═══ FRAGMENTO EXTRAÍDO ═══

Por: Nicolás Rodríguez

Cultivos de cocaína

Por supuesto el título es un error. Un gazapo que hace pensar en la propaganda aquella de la voz infantil hablando en radio de “la mata que mata”. Una canallada. Y sin embargo reiterativa. También en prensa. Y televisión. Todas las formas de lucha.

“El incremento de los cultivos de cocaína en Colombia tuvo un impacto directo en el aumento de la oferta en los Estados Unidos”: 22 de agosto 2017, periódico El Tiempo. ¿Sección? Justicia. La cocaína, pues, no se hace. Nace cocaína.

De ahí a la pataleta estratégica del fiscal general no hay mucho trecho. Se opone Néstor Humberto Martínez a la posibilidad de darles un respiro a los 100.000 campesinos que firmaron con el Gobierno del presidente Santos su sometimiento a la sustitución voluntaria de cultivos. En su opinión, estamos ante “cultivadores industriales”. Mucho peor de lo que creíamos: estamos inundados en un mar de cocaína.

═══ DATOS EXTRAÍDOS ═══

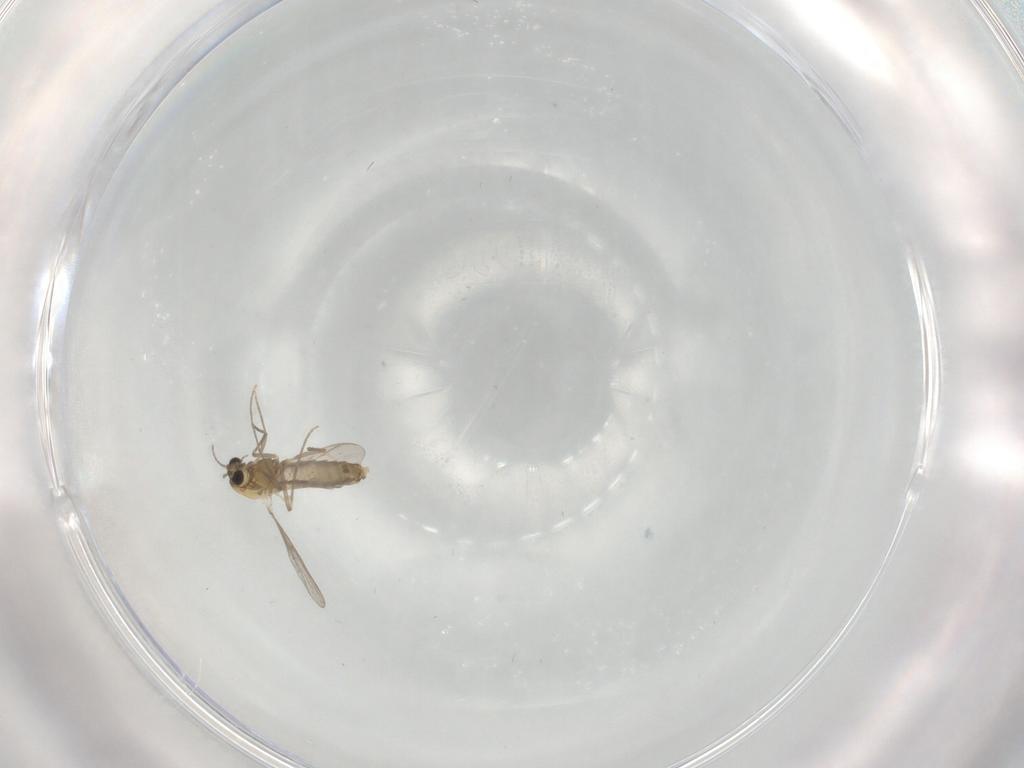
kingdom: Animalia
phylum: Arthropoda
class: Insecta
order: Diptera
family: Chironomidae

═══
═══ DATOS EXTRAÍDOS ═══

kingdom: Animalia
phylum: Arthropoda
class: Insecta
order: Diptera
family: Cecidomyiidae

═══
═══ DATOS EXTRAÍDOS ═══

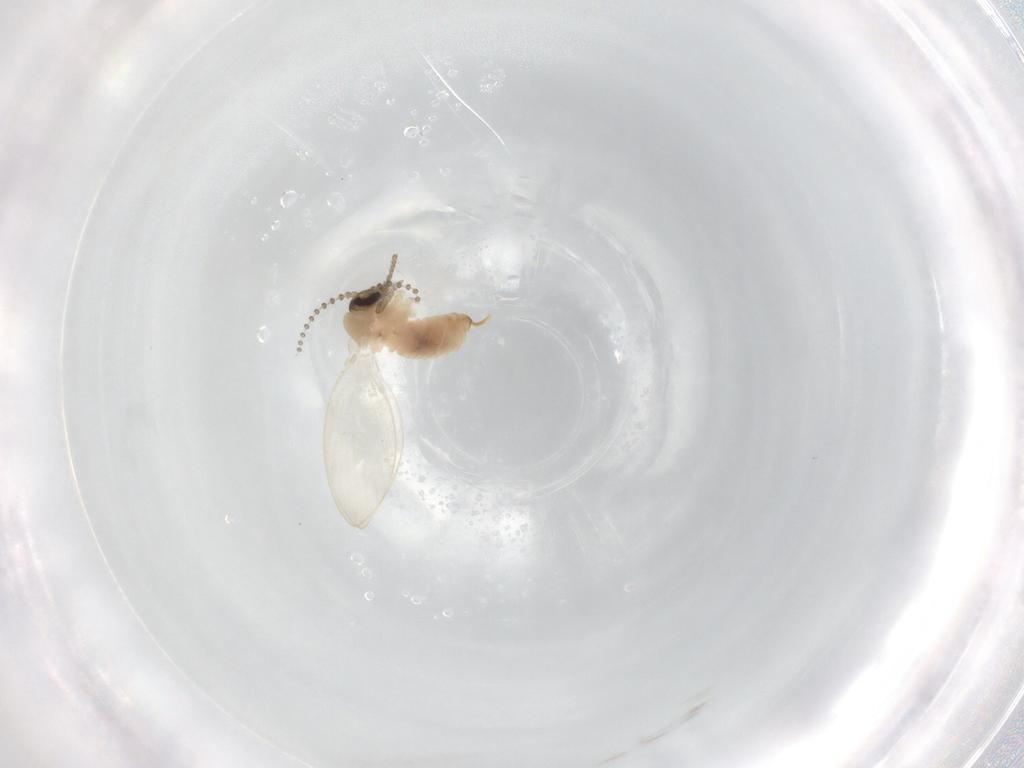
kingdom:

═══

PREGUNTAS POR RESPONDER -
A - Responda con base en el fragmento extraído sobre los cultivos de cocaína:
(i) ¿En qué periódico y en qué fecha apareció la frase citada sobre el incremento de los cultivos de cocaína en Colombia?
(ii) ¿Cuántos campesinos firmaron con el Gobierno del presidente Santos la sustitución voluntaria de cultivos?
(iii) ¿Cómo califica el fiscal general a esos campesinos?
B - Resuma en una sola oración el párrafo del fragmento extraído sobre los cultivos de cocaína que empieza con "De ahí a la pataleta estratégica", conservando sus datos principales.
C - Proporcione la continuación del fragmento extraído sobre los cultivos de cocaína a partir de su última oración.
El material no interviene en nada de esto.

RESPUESTAS EN ORDEN -
A -
(i) En el periódico El Tiempo, el 22 de agosto de 2017.
(ii) 100.000 campesinos.
(iii) Como "cultivadores industriales".

B - El fiscal general Néstor Humberto Martínez se opone a darles un respiro a los 100.000 campesinos que firmaron con el Gobierno del presidente Santos la sustitución voluntaria de cultivos, pues los considera "cultivadores industriales", lo que el texto comenta con ironía como estar inundados en un mar de cocaína.

C -
No contento con su atravesada a la implementación de los acuerdos de paz, el fiscal se permitió dar cátedra sobre la formulación de políticas públicas y cómo se las debe concertar, con la participación activa de todas las instituciones involucradas. Hay que tener cuidado, dijo, los criminales se suelen reciclar.

En justa reacción ante las palabras del mediático fiscal, el alto consejero para el Posconflicto, Rafael Pardo, habló en defensa de la propuesta del Gobierno Santos. El proyecto trata diferencialmente a los pequeños cultivadores y es, sin más, una “muestra palpable del fracaso del sistema penal”. Palabras arriesgadas, atrevidas, incluso insolentes, dirán sus críticos. Pero que igual se quedan cortas.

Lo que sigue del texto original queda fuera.